→ **Request**: Return the listing in full, word for word.

→ **Records for processing**:
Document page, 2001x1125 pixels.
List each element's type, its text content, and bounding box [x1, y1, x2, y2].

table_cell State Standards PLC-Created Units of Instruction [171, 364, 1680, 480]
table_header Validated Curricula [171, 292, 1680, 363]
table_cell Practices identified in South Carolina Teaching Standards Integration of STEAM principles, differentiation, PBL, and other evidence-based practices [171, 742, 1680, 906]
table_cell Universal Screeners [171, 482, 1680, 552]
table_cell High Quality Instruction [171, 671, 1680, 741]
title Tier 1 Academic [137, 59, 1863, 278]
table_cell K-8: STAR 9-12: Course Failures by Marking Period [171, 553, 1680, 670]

→ **Result**:
Document page, 2001x1125 pixels.
List each element's type, its text content, and bounding box [x1, y1, x2, y2].

table_cell State Standards PLC-Created Units of Instruction [171, 364, 1680, 480]
table_header Validated Curricula [171, 292, 1680, 363]
table_cell Practices identified in South Carolina Teaching Standards Integration of STEAM principles, differentiation, PBL, and other evidence-based practices [171, 742, 1680, 906]
table_cell Universal Screeners [171, 482, 1680, 552]
table_cell High Quality Instruction [171, 671, 1680, 741]
title Tier 1 Academic [137, 59, 1863, 278]
table_cell K-8: STAR 9-12: Course Failures by Marking Period [171, 553, 1680, 670]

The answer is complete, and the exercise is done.